Material to process -

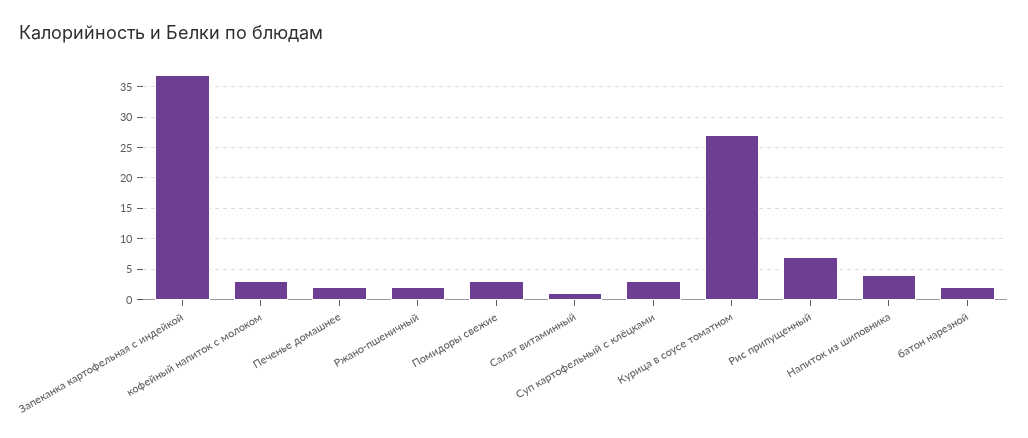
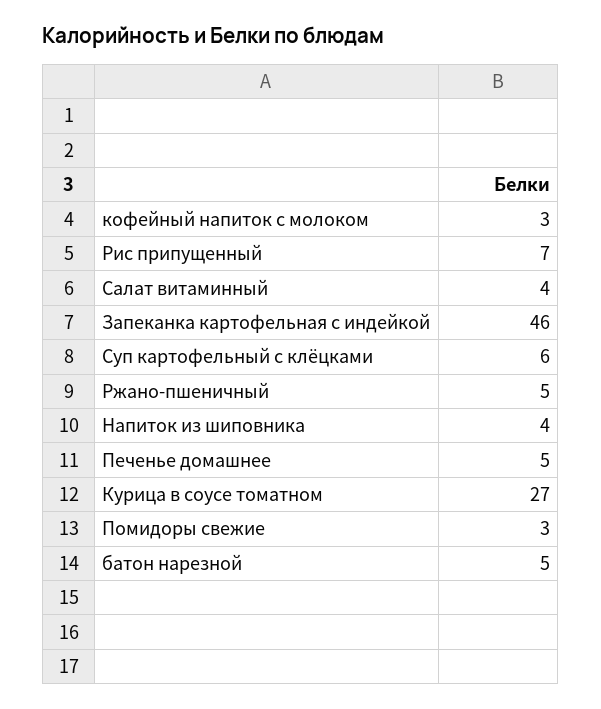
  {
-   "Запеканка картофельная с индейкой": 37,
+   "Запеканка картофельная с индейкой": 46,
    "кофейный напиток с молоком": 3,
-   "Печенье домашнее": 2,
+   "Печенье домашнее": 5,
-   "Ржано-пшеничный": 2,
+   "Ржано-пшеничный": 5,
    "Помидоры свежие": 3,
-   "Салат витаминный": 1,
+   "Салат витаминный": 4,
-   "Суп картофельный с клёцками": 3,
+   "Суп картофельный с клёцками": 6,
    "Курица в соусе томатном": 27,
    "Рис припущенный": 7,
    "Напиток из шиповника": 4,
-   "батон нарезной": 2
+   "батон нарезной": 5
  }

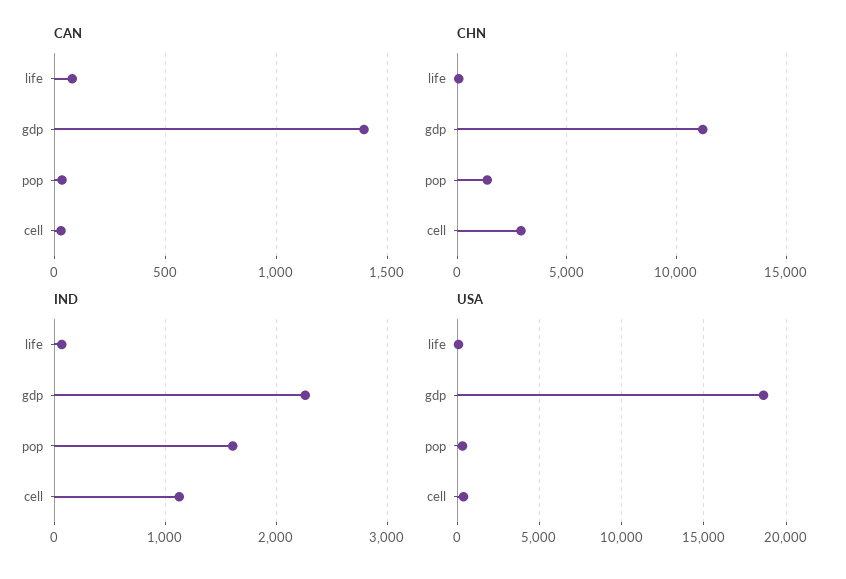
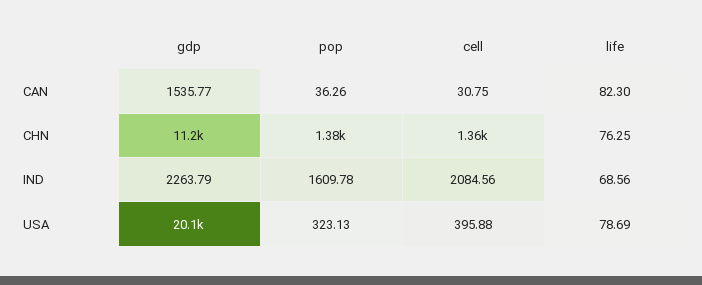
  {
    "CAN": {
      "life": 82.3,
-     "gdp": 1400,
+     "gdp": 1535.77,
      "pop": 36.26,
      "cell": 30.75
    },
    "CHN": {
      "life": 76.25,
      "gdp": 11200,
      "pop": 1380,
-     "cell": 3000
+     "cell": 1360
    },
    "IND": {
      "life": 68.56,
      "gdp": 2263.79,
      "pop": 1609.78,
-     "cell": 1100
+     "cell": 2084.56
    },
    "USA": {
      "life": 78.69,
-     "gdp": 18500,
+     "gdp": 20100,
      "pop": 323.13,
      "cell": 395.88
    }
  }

What the exercise asks - State how many lines in the listing contain the word "Печенье", and write nothing besides that number.

Completed exercise - 2